Every now and then our law reports give us a glimpse into the difficulties organised labour face when having to don the cap of employer or disciplinarian.

Statutory protection

The irony could not have escaped even the most casual observer when the National Entitled Workers Union approached the employment tribunal to argue that, as an employer, it was entitled to fair labour practices.

The tribunal declined to entertain the dispute. The trade union referred the matter to the Labour Court to review and set aside the tribunal ruling. The Labour Court confirmed that the constitutional right to fair labour practices does not extend to employers – only employees may rely on this protection. Employers have other remedies at their disposal and do not require statutory protection of their rights in this regard.

Another trade union approached the Labour Court recently, this time seeking assistance in a dispute with its general secretary. In South African Chemical Workers’ Union and another v Modise the president of the trade union, and the trade union itself, sought to interdict the general secretary from convening a meeting.

Lack of jurisdiction

The Labour Court was created in terms of the Labour Relations Act.

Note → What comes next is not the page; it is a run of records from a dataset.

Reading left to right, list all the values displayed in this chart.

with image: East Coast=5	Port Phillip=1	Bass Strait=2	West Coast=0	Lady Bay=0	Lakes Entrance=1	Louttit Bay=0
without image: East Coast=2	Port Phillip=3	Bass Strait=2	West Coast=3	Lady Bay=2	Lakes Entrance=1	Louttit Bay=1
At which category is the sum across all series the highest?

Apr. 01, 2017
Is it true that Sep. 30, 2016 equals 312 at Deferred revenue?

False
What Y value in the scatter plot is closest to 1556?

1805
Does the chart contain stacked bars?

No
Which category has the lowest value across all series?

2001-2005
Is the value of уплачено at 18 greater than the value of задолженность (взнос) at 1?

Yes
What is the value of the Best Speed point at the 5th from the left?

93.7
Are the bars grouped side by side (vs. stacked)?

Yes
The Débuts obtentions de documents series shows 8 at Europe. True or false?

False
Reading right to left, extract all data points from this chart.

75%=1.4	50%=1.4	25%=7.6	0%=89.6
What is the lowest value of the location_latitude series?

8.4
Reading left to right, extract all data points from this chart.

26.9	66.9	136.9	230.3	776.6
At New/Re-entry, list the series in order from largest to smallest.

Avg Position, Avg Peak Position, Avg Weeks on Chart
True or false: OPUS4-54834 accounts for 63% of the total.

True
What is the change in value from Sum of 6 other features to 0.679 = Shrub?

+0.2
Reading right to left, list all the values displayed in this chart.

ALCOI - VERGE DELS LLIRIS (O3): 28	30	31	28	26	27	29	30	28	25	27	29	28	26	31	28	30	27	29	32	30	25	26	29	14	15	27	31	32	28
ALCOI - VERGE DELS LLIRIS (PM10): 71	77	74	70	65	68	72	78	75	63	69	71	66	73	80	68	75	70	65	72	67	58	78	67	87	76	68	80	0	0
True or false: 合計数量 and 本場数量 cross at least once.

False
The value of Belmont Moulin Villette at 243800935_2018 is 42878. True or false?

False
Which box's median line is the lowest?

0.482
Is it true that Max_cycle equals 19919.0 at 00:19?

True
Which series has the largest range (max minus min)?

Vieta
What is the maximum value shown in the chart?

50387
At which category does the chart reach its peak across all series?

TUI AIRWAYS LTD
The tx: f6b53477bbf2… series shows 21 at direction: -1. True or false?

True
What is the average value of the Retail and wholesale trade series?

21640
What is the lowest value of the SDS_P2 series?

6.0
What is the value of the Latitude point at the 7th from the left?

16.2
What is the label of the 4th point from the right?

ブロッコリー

Although it has the same status as the high courts, it has no inherent powers – it derives its powers from the LRA.

The court considered the empowering provision in the LRA that allows it to determine disputes between trade unions (or employers’ organisations) and their members. It considered the position of the general secretary within the trade union. The trade union conceded that the general secretary’s membership of the union’s structures was not the same as membership of the trade union itself. The court held that it was not satisfied that the trade union had made a case for the dispute to fall within the empowering provision. The judge dismissed the application for lack of jurisdiction.

Lessons to be learnt from these judgments include that parties approaching the tribunal and court should carefully consider their claims in order to ensure that these fall within the body’s jurisdiction. Even trade unions sometimes experience the difficulties occasioned by managing staff.

If nothing else, this can be a nice conversation-starter during the next round of collective bargaining between business and labour!